Saved entries
===

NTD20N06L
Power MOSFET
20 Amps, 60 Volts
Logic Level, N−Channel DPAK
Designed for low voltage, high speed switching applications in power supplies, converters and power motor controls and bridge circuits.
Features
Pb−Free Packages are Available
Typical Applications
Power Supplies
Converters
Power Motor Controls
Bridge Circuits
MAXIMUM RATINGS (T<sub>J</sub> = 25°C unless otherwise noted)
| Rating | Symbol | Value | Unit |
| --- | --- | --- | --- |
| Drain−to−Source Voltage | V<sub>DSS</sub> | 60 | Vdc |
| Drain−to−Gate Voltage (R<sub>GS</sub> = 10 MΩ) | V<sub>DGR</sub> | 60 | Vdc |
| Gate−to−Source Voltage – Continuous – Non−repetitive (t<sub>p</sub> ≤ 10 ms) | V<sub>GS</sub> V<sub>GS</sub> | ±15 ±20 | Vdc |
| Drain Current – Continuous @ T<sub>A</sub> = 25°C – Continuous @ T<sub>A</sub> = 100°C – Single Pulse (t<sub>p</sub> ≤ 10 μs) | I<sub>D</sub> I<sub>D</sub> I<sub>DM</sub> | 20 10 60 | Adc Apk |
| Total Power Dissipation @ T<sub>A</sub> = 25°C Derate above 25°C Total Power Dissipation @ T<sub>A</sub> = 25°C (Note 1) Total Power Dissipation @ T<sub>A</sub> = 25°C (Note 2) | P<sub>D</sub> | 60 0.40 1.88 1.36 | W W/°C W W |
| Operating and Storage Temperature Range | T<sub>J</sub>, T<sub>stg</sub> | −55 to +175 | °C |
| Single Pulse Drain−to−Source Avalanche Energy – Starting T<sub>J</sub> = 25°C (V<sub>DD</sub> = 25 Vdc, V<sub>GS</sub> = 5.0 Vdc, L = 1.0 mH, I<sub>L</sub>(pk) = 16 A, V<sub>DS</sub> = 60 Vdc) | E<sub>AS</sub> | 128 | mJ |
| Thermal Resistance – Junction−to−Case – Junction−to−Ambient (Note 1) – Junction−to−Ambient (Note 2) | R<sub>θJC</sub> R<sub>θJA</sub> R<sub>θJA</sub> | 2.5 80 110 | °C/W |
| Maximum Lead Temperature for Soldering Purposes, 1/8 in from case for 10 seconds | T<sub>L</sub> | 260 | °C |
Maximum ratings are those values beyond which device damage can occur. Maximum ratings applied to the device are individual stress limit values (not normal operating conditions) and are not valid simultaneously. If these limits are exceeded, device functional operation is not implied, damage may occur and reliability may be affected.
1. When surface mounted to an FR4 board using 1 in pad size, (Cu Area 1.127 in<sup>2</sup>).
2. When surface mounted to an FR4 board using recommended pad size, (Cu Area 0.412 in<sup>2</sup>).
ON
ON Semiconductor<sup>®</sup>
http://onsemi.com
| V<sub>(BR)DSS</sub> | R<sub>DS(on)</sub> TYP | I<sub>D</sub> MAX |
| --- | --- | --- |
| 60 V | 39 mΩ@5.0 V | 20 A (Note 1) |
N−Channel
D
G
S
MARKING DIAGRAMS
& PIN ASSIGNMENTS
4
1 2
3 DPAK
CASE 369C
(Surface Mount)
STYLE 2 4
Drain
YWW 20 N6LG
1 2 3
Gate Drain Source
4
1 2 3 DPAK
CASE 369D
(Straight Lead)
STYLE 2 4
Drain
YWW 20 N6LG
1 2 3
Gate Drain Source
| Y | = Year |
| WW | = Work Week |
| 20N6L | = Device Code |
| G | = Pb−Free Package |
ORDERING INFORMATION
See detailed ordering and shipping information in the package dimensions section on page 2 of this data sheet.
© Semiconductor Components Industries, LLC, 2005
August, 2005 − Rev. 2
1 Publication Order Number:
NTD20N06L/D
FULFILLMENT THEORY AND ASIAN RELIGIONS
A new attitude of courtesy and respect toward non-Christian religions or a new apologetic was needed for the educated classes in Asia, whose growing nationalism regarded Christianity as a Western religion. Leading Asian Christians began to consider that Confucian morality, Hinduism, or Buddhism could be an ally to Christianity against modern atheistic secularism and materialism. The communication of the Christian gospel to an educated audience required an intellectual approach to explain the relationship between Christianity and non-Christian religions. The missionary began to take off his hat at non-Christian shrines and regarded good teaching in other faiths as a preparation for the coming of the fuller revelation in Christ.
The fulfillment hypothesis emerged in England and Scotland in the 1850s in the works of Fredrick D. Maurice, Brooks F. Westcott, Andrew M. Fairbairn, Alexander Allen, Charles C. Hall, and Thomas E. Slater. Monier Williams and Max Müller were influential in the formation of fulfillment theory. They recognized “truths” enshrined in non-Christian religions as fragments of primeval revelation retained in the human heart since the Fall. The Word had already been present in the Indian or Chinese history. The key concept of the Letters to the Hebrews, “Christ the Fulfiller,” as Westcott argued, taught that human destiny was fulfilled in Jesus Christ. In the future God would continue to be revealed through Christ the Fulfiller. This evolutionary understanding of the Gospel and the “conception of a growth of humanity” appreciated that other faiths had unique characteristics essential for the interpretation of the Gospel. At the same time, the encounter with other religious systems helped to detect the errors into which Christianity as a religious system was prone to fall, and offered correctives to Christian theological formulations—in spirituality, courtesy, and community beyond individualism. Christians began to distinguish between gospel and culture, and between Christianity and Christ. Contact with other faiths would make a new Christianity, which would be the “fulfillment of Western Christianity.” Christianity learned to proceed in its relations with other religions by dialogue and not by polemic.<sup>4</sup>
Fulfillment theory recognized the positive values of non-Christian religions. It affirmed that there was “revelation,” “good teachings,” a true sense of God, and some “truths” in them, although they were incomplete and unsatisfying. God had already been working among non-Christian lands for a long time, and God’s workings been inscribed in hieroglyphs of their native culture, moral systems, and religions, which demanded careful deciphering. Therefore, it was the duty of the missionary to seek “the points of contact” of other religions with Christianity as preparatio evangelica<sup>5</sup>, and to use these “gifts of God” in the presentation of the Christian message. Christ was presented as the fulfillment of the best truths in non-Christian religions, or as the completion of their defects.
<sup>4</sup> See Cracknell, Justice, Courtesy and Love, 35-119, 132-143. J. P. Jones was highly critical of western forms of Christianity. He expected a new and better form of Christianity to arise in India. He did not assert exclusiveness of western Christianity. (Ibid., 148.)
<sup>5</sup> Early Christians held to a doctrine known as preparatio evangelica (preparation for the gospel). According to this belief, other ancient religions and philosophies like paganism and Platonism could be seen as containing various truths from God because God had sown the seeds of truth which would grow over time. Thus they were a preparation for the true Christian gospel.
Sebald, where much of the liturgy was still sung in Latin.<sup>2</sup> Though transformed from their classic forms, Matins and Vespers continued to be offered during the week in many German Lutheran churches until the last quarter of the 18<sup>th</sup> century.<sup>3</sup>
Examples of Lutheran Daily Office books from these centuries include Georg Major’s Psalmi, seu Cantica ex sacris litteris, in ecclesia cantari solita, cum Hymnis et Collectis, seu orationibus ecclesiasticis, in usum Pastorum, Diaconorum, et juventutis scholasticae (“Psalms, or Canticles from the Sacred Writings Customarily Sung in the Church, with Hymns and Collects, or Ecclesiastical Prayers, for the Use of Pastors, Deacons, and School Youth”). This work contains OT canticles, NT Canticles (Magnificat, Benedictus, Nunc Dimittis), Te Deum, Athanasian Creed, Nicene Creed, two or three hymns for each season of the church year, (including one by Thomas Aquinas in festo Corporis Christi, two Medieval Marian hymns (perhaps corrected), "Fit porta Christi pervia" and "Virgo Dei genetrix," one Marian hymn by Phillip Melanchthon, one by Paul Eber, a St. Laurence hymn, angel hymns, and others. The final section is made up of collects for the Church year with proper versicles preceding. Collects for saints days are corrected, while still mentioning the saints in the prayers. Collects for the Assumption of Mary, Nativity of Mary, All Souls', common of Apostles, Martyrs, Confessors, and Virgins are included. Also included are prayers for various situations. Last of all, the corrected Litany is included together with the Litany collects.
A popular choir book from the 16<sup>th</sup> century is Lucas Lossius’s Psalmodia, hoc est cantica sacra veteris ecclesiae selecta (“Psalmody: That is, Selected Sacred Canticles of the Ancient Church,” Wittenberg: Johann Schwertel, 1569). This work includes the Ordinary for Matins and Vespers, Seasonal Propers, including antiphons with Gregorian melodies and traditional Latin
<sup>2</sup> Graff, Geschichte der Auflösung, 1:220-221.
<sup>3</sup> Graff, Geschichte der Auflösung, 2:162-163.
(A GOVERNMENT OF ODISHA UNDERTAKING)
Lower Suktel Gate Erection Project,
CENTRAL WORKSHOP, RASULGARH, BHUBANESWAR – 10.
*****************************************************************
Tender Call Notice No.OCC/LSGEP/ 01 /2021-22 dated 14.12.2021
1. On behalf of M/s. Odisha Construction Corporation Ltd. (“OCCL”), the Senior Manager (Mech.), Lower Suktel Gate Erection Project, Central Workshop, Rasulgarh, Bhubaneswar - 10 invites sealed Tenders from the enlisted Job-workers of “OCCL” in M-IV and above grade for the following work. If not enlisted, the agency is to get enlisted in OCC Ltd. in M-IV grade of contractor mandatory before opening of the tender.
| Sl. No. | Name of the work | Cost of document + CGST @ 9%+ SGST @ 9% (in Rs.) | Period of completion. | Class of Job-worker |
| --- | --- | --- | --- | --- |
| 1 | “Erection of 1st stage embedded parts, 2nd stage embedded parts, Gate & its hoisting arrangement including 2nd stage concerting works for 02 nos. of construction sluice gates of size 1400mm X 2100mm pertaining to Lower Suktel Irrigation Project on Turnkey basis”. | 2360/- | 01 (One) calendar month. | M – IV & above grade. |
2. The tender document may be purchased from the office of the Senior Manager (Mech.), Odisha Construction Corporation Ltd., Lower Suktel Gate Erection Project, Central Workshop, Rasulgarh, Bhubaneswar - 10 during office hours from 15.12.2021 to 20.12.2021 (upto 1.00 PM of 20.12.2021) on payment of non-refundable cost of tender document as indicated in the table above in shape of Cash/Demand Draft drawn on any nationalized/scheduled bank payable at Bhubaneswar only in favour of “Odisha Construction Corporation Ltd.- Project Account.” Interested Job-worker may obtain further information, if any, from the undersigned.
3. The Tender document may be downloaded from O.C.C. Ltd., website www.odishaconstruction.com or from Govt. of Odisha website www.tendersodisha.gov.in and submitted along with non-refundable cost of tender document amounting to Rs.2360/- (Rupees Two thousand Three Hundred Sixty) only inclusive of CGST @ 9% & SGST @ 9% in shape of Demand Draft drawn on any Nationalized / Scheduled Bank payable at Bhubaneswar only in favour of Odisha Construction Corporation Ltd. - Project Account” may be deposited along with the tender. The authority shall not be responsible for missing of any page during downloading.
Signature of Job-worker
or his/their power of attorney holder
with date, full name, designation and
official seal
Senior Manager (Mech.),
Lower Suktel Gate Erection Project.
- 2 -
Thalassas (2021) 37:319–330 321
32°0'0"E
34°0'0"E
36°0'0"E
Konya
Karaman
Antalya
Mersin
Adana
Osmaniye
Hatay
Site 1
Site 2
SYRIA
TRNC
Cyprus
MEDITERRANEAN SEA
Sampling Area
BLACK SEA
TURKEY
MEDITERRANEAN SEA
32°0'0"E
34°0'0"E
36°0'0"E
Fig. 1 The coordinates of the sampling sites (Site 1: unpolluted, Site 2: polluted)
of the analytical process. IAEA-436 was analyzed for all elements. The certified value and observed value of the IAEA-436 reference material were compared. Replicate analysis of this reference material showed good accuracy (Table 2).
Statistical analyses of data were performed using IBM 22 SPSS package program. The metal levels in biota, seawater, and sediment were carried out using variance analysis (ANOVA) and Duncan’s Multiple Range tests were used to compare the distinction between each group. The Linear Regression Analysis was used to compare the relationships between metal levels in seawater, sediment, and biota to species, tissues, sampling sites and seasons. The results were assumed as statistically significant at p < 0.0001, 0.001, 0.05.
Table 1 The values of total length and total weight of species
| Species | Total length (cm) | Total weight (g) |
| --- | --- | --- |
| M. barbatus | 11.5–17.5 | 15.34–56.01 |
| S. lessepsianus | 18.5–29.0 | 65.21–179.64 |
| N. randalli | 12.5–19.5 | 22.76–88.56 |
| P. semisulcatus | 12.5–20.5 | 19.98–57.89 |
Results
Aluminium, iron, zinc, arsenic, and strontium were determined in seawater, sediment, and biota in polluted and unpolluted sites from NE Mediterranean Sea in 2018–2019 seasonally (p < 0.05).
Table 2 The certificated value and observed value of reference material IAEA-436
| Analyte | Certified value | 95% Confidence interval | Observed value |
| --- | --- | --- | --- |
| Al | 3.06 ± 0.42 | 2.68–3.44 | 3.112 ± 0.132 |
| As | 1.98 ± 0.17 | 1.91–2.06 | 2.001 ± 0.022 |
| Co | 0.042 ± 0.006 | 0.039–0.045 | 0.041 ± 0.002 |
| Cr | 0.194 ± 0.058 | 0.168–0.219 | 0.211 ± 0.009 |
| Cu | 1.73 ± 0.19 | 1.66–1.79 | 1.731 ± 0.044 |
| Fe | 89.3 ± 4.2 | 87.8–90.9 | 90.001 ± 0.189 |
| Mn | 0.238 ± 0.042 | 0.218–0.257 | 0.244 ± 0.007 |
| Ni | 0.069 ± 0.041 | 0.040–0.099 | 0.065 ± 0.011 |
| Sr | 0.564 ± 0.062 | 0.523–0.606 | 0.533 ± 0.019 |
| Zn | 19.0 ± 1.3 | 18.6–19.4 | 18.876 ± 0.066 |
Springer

===

→ Exercise prompt
Exact reproduction is required. Give the lines of the data from its first line through the line containing "MAXIMUM RATINGS (T<sub>J</sub>", and no others.

→ Response area
NTD20N06L
Power MOSFET
20 Amps, 60 Volts
Logic Level, N−Channel DPAK
Designed for low voltage, high speed switching applications in power supplies, converters and power motor controls and bridge circuits.
Features
Pb−Free Packages are Available
Typical Applications
Power Supplies
Converters
Power Motor Controls
Bridge Circuits
MAXIMUM RATINGS (T<sub>J</sub> = 25°C unless otherwise noted)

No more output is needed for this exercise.